Jim Keller, who has been behind some of the biggest CPU core design projects with AMD and Apple has walked away from designing AMD’s Zen CPU.
The move should be a blow as we think AMD needs all the help it can get at the moment, and Zen is either going to save the company or be its swan song.
Samsung will use Keller to design newer, bigger chips, or perhaps even smaller, low-power chips, as the company gears up for the internet of things.
Keller’s CV is impressive. He worked at DEC until 1998 and helped design the Alpha 21164 and 21264 processors. In 1998 he moved to AMD, where he worked on the Athlon (K7) processor. He was the lead architect of the AMD K8 microarchitecture and designed the x86-64 instruction set and HyperTransport interconnect.

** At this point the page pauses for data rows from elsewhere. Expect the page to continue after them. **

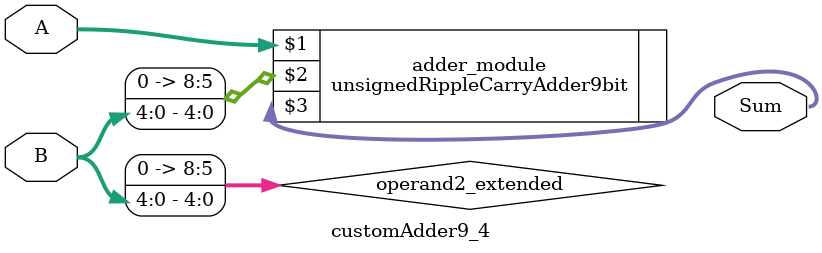
<source format=v>

module customAdder9_4(
                    input [8 : 0] A,
                    input [4 : 0] B,
                    
                    output [9 : 0] Sum
            );

    wire [8 : 0] operand2_extended;
    
    assign operand2_extended =  {4'b0, B};
    
    unsignedRippleCarryAdder9bit adder_module(
        A,
        operand2_extended,
        Sum
    );
    
endmodule
        
</source>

In 1999, he worked at SiByte which was bought by Broadcom. He was chief architect until 2004 when he moved to P.A. Semi. At the time PA Semi was making low-power mobile processors and it was bought by Apple in 2008. As part of Jobs’ Mob Keller was part of the team to design the Apple A4 and A5 system-on-a-chip mobile processors which ended up in the iPhone 4, 4S, iPad and iPad 2.
In Keller returned to AMD to work on Zen. It is not clear why he is going, just before the Zen chip gets its act together.